Global stocks fell on Wednesday after disappointing earnings reports from European giants LVMH and ASML, while the US dollar strengthened on expectations of a more gradual decline in US interest rates.
ASML, a key supplier to chipmakers like TSMC and Samsung, reported a gloomy 2025 sales forecast, citing prolonged weakness in the semiconductor market outside AI. Its shares plunged, falling by the most in nearly 30 years and losing another 5% early Wednesday. Meanwhile, LVMH, heavily reliant on Chinese consumers, saw its shares drop after weaker-than-expected Q3 sales, pulling down the CAC 40 and STOXX 600 indices.
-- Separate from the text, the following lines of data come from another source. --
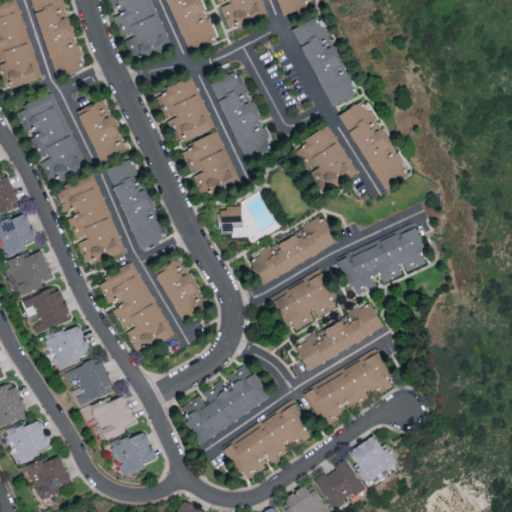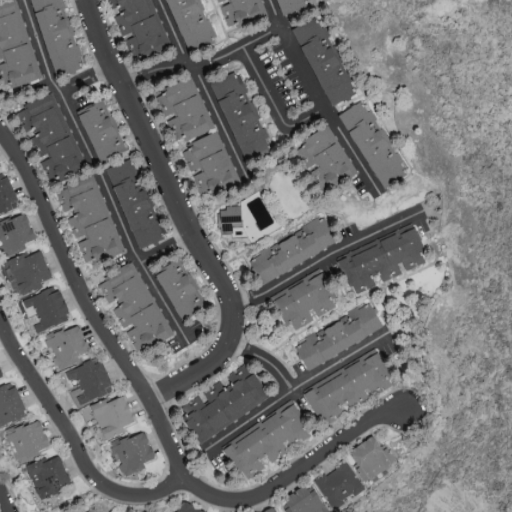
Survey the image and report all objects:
building: (291, 5)
building: (241, 11)
road: (297, 17)
building: (191, 21)
road: (219, 26)
building: (57, 34)
building: (15, 47)
building: (324, 62)
road: (200, 63)
road: (85, 80)
road: (53, 84)
road: (199, 87)
road: (317, 97)
road: (273, 104)
road: (375, 105)
building: (185, 108)
building: (242, 116)
building: (101, 130)
building: (51, 137)
building: (374, 144)
building: (325, 158)
building: (210, 164)
building: (135, 204)
road: (182, 216)
building: (90, 219)
building: (229, 219)
building: (15, 233)
park: (463, 244)
road: (165, 248)
building: (294, 249)
building: (382, 258)
road: (325, 260)
road: (139, 262)
building: (30, 270)
building: (179, 289)
building: (304, 300)
building: (47, 307)
building: (135, 307)
building: (338, 335)
building: (67, 345)
road: (265, 360)
building: (1, 373)
building: (91, 380)
building: (346, 386)
road: (293, 389)
building: (224, 402)
building: (10, 404)
building: (113, 415)
road: (156, 416)
building: (27, 439)
building: (266, 439)
road: (75, 441)
building: (133, 452)
building: (371, 457)
building: (48, 476)
building: (340, 483)
road: (4, 500)
building: (304, 501)
building: (186, 507)
building: (270, 510)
Adding to the pressure, a Bloomberg News report revealed that US officials are considering a cap on AI chip exports to specific countries, further dragging down major chip indices in Japan, Taiwan, and South Korea.
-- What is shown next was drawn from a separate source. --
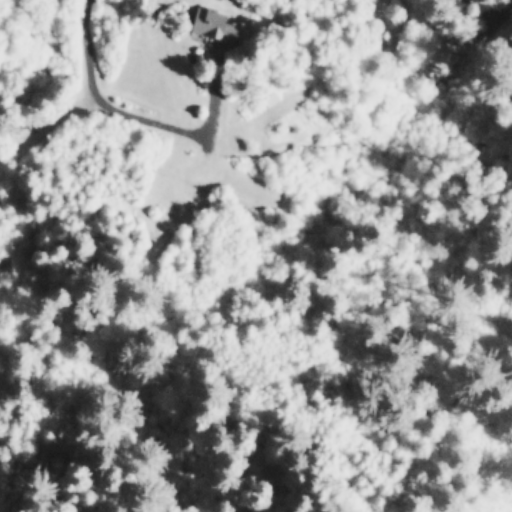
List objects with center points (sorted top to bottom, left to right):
building: (208, 22)
building: (208, 22)
road: (109, 94)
In the US, S&P 500 and Nasdaq futures were flat after Tuesday’s decline, but Michael Brown, market strategist at Pepperstone, suggested that dips might be good buying opportunities if banks perform well.
As US elections loom, analysts warned of increased market volatility. With inflation slowing in the UK and expectations for the Bank of England to cut rates, the pound fell below US$1.30, while the FTSE 100 rose 0.6%.
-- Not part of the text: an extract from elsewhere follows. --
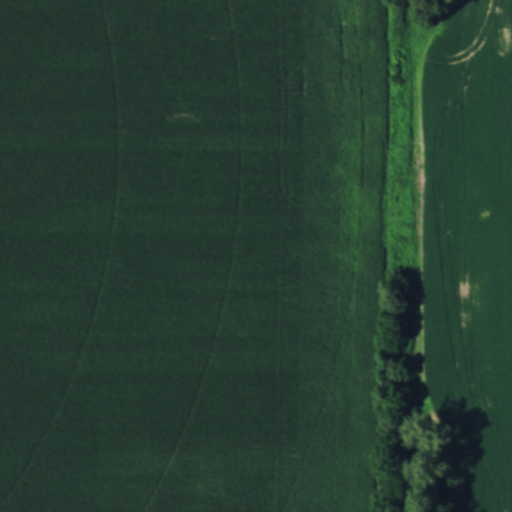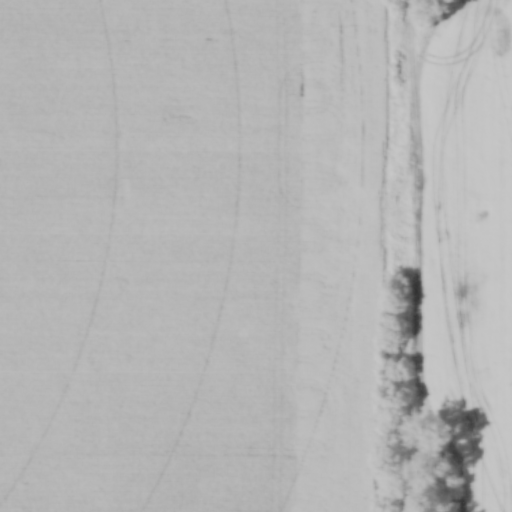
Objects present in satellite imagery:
road: (417, 256)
The US dollar has surged due to expectations for Federal Reserve rate cuts being revised down from 80 bps to 46 bps. The US dollar index remains near its highest level since August.
In commodities, oil prices remained steady following a 5% decline amid Middle East tensions and uncertainties around global supply. Brent crude futures rose 0.3% to US$74.44 a barrel.